Every line in the listing that holds "vous" counts once; state the total and nothing more.
----------------------------------------
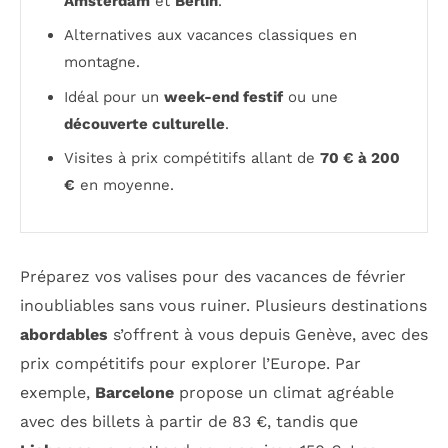
Amsterdam
et
Berlin
.
Alternatives aux vacances classiques en
montagne.
Idéal pour un
week-end festif
ou une
découverte culturelle
.
Visites à prix compétitifs allant de
70 € à 200
€
en moyenne.
Préparez vos valises pour des vacances de février
inoubliables sans vous ruiner. Plusieurs destinations
abordables
s’offrent à vous depuis Genève, avec des
prix compétitifs pour explorer l’Europe. Par
exemple,
Barcelone
propose un climat agréable
avec des billets à partir de 83 €, tandis que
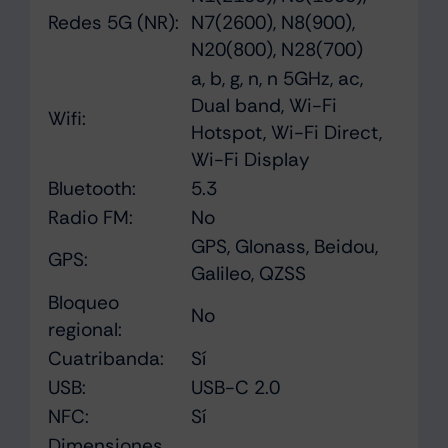
Redes 5G (NR):
N7(2600), N8(900),
N20(800), N28(700)
a, b, g, n, n 5GHz, ac,
Dual band, Wi-Fi
Wifi:
Hotspot, Wi-Fi Direct,
Wi-Fi Display
Bluetooth:
5.3
Radio FM:
No
GPS, Glonass, Beidou,
GPS:
Galileo, QZSS
Bloqueo
No
regional:
Cuatribanda:
Sí
USB:
USB-C 2.0
NFC:
Sí
Dimensiones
----------------------------------------
#### ANSWER
2